La Chronique Agora

Domestiquer l'inconnu

** Nassim Taleb n’a jamais reçu de prix Nobel pour sa perspicacité en matière de finances. Mais ce n’est pas la SEULE raison qui fait que nous sommes fans de lui. Nous admirons aussi Nassim Taleb parce qu’il est tout ce que les crétins pseudo-intellectuels de Wall Street ne sont pas. Il est futé, intellectuellement honnête… et aussi incroyablement drôle.

– "Mon principal passe-temps", raconte Taleb, "consiste à taquiner les gens qui prennent leur petite personne et les qualités de leurs connaissances beaucoup trop au sérieux, et ceux qui n’ont pas le courage de dire parfois : ‘Je ne sais pas’. (Vous ne pouvez peut-être pas changer le monde, mais vous pouvez au moins vous amuser et gagner votre vie grâce à l’arrogance épistémique de la race humaine)".

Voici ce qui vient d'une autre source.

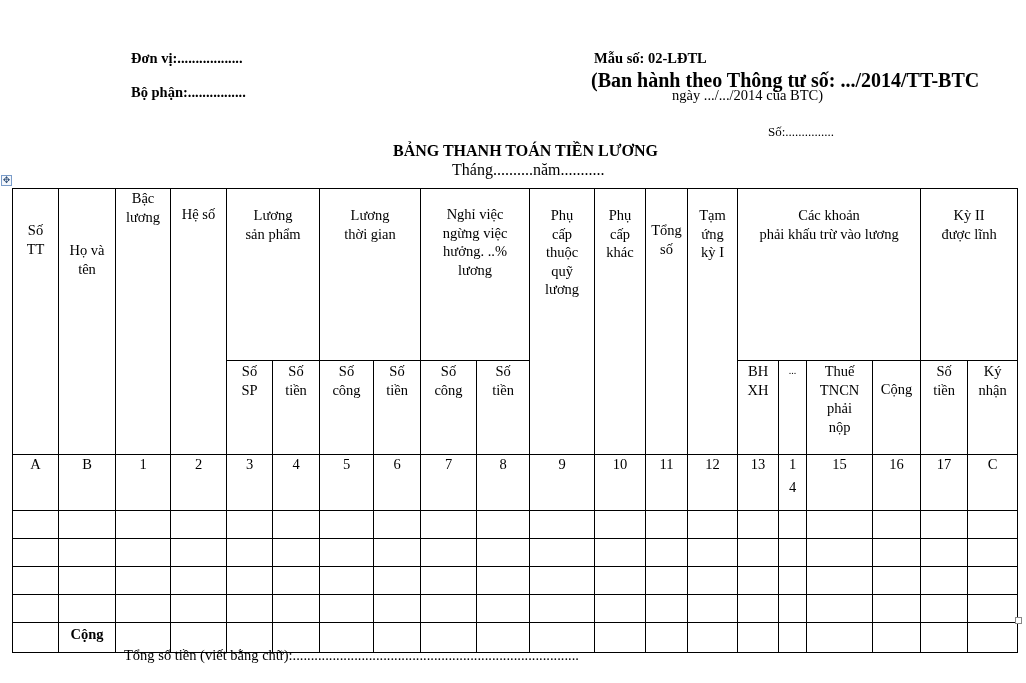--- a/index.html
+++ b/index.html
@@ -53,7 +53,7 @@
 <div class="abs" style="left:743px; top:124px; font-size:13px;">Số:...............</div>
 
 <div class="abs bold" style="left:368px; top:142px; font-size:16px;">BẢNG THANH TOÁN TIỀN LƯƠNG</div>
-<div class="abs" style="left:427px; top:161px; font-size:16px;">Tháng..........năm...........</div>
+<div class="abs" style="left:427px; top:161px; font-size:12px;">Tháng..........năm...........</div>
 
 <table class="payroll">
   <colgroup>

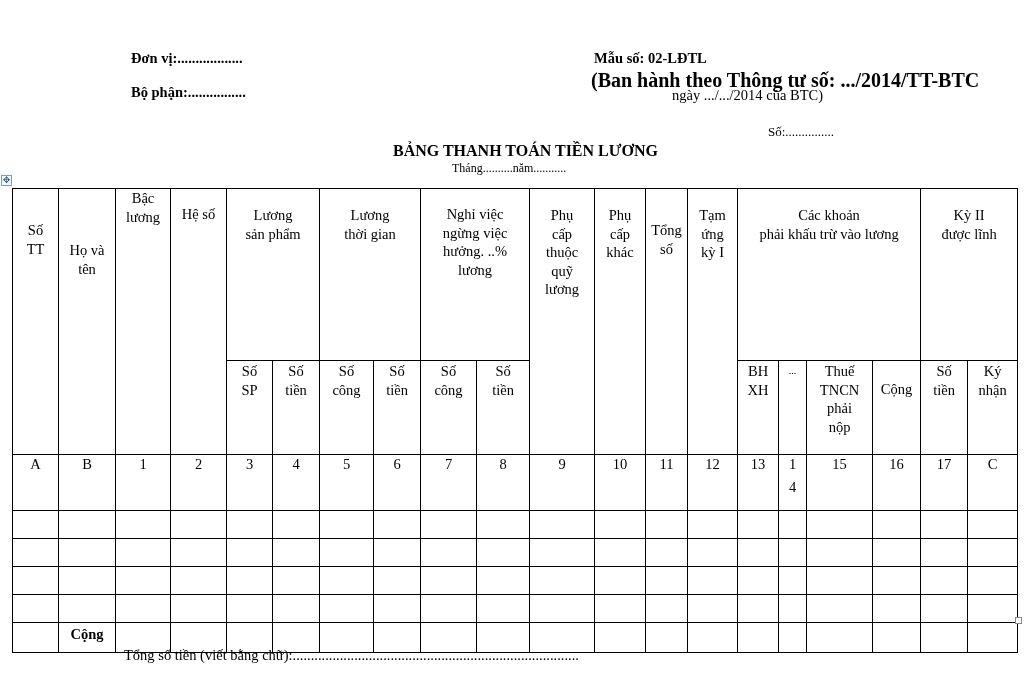--- a/index.html
+++ b/index.html
@@ -103,7 +103,7 @@
       <div>Lương</div>
       <div>thời gian</div>
     </td>
-    <td colspan="2" style="padding-top:16px">
+    <td colspan="2" style="padding-top:8px">
       <div>Nghỉ việc</div>
       <div>ngừng việc</div>
       <div>hưởng. ..%</div>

– Taleb se qualifie lui-même d’empiriste sceptique et, comme l’explique l’article de Wikipédia le concernant, "il pense que les scientifiques, les économistes, les historiens, les politiques, les hommes d’affaires et les financiers sont victimes d’une illusion de modèle ; ils surestiment la valeur des explications rationnelles faites a posteriori des événements passés et sous-estiment l’importance majeure de l’inexplicable, de l’aléatoire dans les données issues du passé. Dans la lignée des philosophes sceptiques, il pense que le passé ne peut servir naïvement à prédire le futur".
 
** Dans ses deux best-sellers, Le Hasard Sauvage et Le Cygne Noir, ainsi que dans des dizaines de discours et d’interviews, Taleb affirme que les événements rares et catastrophiques sont tout aussi certains qu’ils sont imprévisibles.

– Aussi incroyable que cela puisse paraître, la "science pop" qui a engendré des milliers de milliards de dollars de dérivatifs toxiques du crédit ignorait cette vérité gênante. Par conséquent, Taleb en a conclu (avant les faits) que les modèles quantitatifs qui ont inspiré des milliers de milliards de dollars d’investissement étaient tragiquement imparfaits.

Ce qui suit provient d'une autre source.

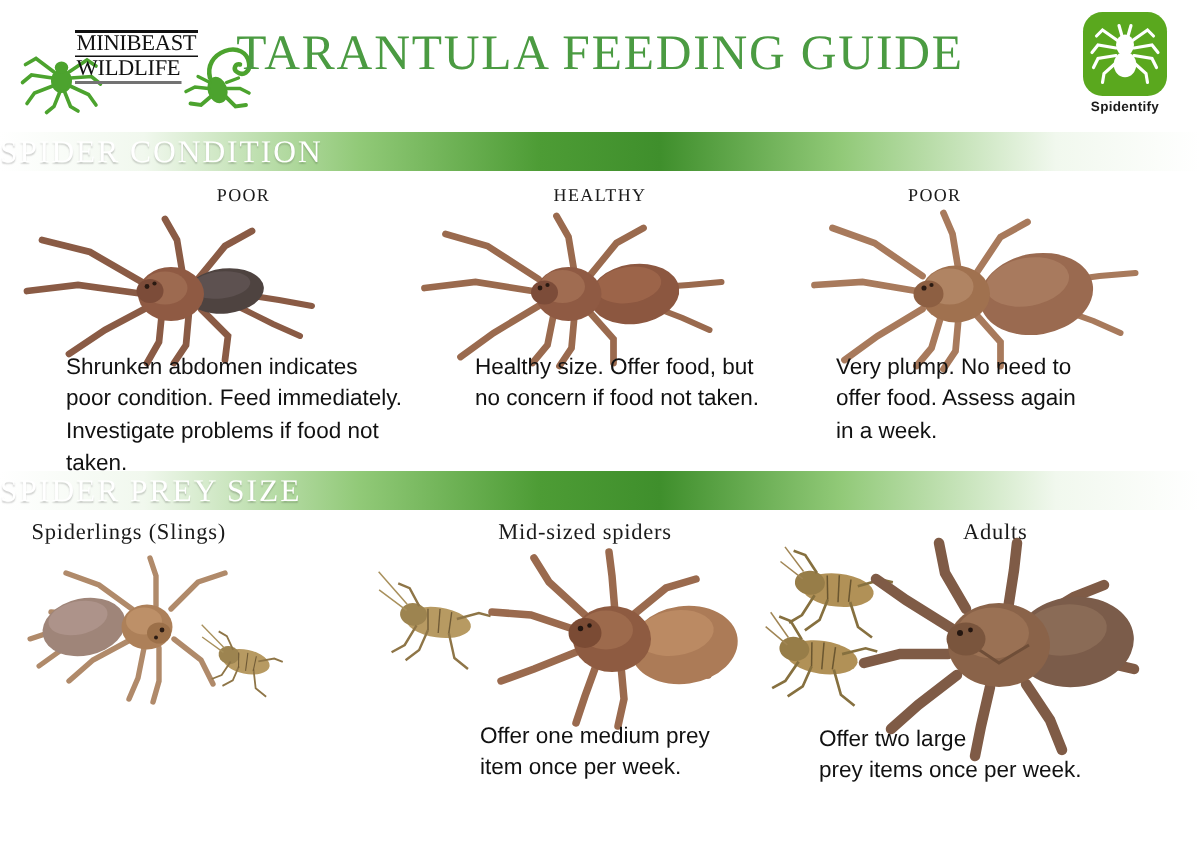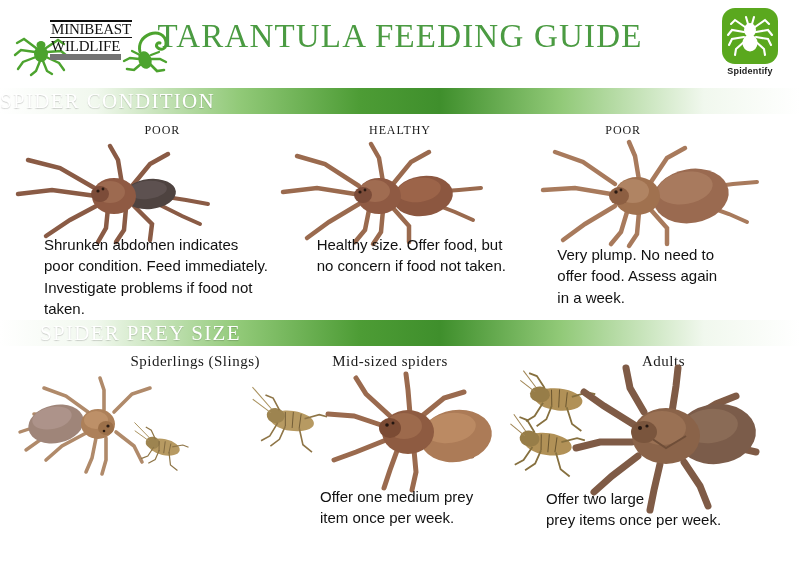--- a/index.html
+++ b/index.html
@@ -21,7 +21,7 @@
     color:#111;line-height:1.0;text-align:left;
   }
   .logo-l1{font-size:15px;letter-spacing:-0.2px;border-top:2px solid #111;border-bottom:1px solid #111;display:inline-block;padding:0 1px;}
-  .logo-l2{font-size:15px;letter-spacing:-0.2px;border-bottom:6px solid #737373;display:inline-block;padding:0 1px;margin-top:1px;}
+  .logo-l2{font-size:15px;letter-spacing:-0.2px;border-bottom:2px solid #737373;display:inline-block;padding:0 1px;margin-top:1px;}
 
   .title{
     position:absolute;left:0;top:18px;width:800px;text-align:center;

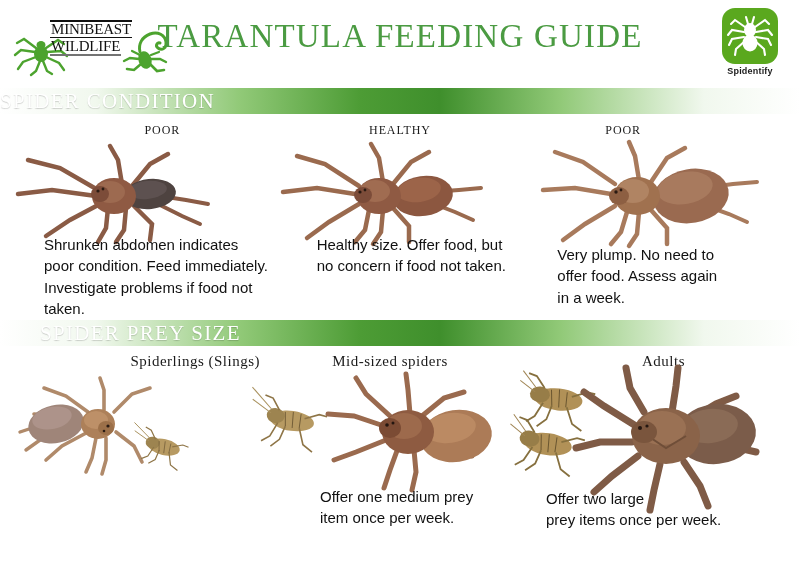--- a/index.html
+++ b/index.html
@@ -230,7 +230,7 @@
           <circle cx="88" cy="52" r="1.4" fill="#2a1a12"></circle>
         </svg>
       </div>
-      <div class="desc" style="position:absolute;left:24px;top:120px;width:200px;margin-top:10px;">
+      <div class="desc" style="position:absolute;left:24px;top:120px;width:200px;">
         <div style="white-space:pre-line;">Very plump. No need to
 offer food. Assess again
 in a week.</div>

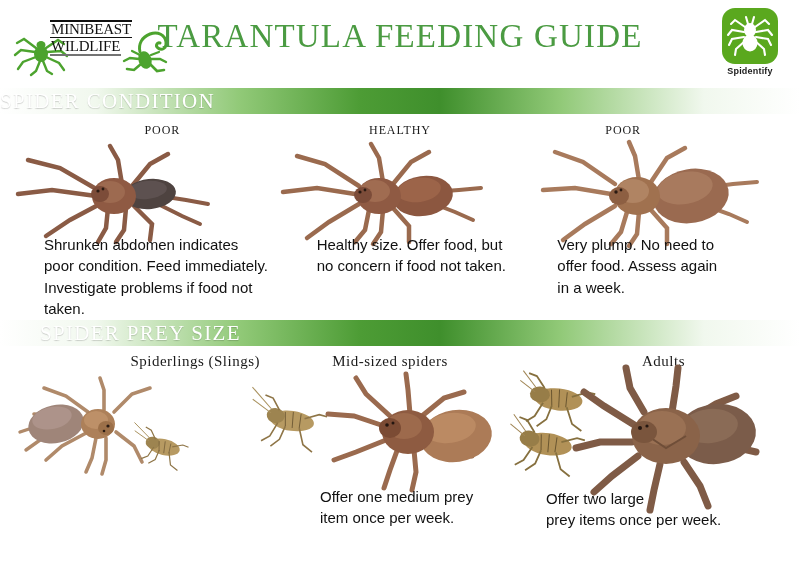--- a/index.html
+++ b/index.html
@@ -238,7 +238,7 @@
     </div>
   </div>
 
-  <div class="banner" style="margin-top:6px;padding-left:40px;">
+  <div class="banner" style="margin-top:0;">
     <span>SPIDER PREY SIZE</span>
   </div>
 

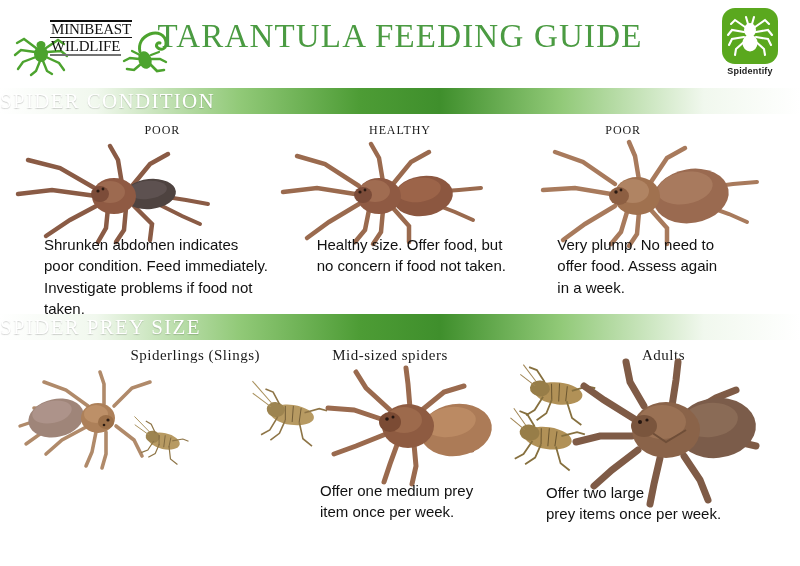--- a/index.html
+++ b/index.html
@@ -245,7 +245,7 @@
   <div class="row" style="height:200px;">
 
     <div class="cell">
-      <div class="cap cap-prey" style="text-align:right;padding-left:36px;">Spiderlings (Slings)</div>
+      <div class="cap cap-prey" style="text-align:left;padding-left:21px;">Spiderlings (Slings)</div>
       <div class="art">
         <svg width="260" height="130" viewBox="0 0 260 130">
           <g stroke="#b08a6a" fill="none" stroke-linecap="round">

– "Six prix Nobel ont été donnés à des gens dont le travail n’était rien de plus qu’un tas de sottises", ronchonne-t-il. "Ils ont convaincu le monde de la finance qu’il n’avait rien à craindre".

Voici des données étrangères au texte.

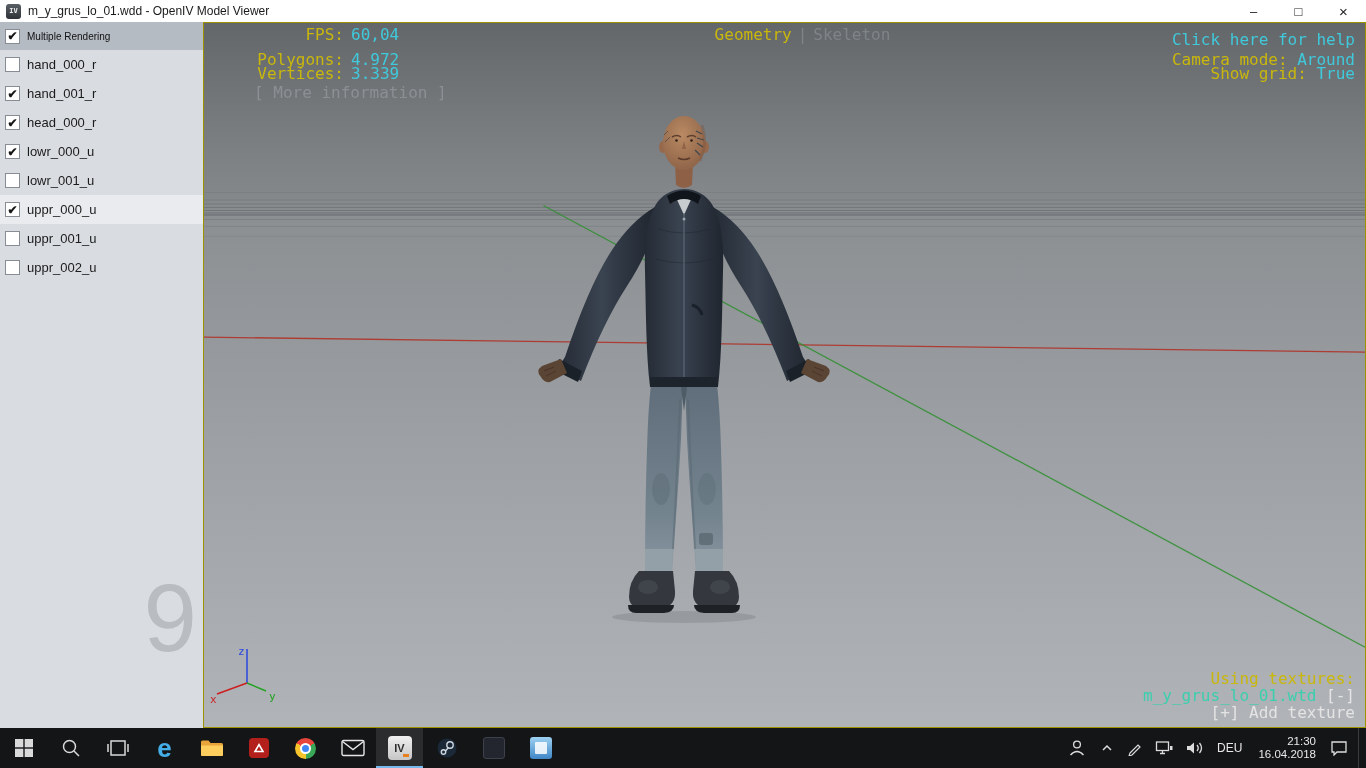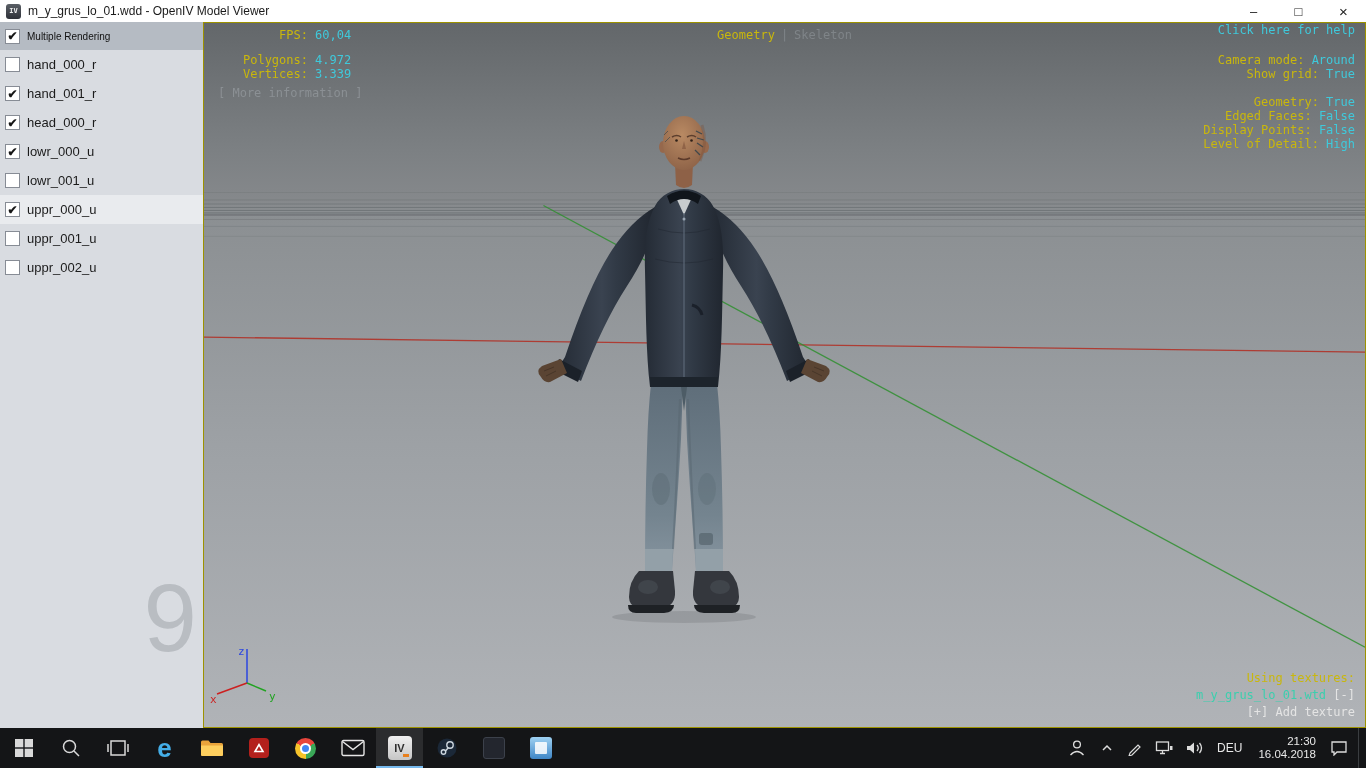--- a/index.html
+++ b/index.html
@@ -49,8 +49,8 @@
   .model { left:330px; top:86px; width:300px; height:516px; }
   .axis { position:absolute; left:3px; bottom:4px; pointer-events:none; }
 
-  .ovl { position:absolute; font-family:"DejaVu Sans Mono",monospace; font-size:12px;
-         line-height:14px; white-space:nowrap; }
+  .ovl { position:absolute; font-family:"DejaVu Sans Mono",monospace; font-size:16px;
+         line-height:14px; white-space:nowrap;margin-left:36px; }
   .lbl { color:var(--label-yellow,#c9b70c); }
   .val { color:var(--value-cyan,#3fc9db); }
   .white { color:#e4e4e4; }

– "On ne peut pas prendre exemple sur des événements rares", explique Taleb. "Justement parce que ces événements sont si rares, et qu’ils sont aussi totalement imprévisibles… et généralement encore pire que ce que vous aviez prévu".

– Taleb n’est pas un analyste du dimanche. Il a émis sa perspective sceptique pour la première fois en 2001, lorsqu’il a publié Le Hasard Sauvage – Des marchés boursiers à notre vie : le rôle caché de la chance. Selon les mots du magazine Fortune, ce livre examine "la chance perçue comme de la non-chance (c’est-à-dire des compétences), et le hasard perçu comme du prévisible (c’est-à-dire le déterminisme)".

– Taleb a répété et étendu ce message dans son best-seller de 2007, Le Cygne Noir – la puissance de l’imprévisible.

– Donc, maintenant que la catastrophe financière américaine épique a validé les augures angoissants de Taleb, reste-t-il quelque chose à faire ou à dire ?

– Pour faire court, la réponse est oui. Pour faire plus long, celui qui n’apprend pas de l’histoire est condamné à répéter les mêmes erreurs.

– "Je m’intéresse à la question de comment vivre dans un monde que nous ne comprenons pas très bien", explique Taleb. "Alors que la majorité de la pensée humaine (surtout depuis les Lumières) s’est concentrée sur comment transformer le savoir en décisions, je m’intéresse à la façon dont on peut transformer le manque d’informations, le manque de compréhension et le manque de ‘savoir’ en décisions… Mon dernier livre, Le Cygne Noir, dessinait une carte de ce que nous ne comprenons pas ; mon travail actuel se concentre sur la façon dont nous pouvons domestiquer l’inconnu".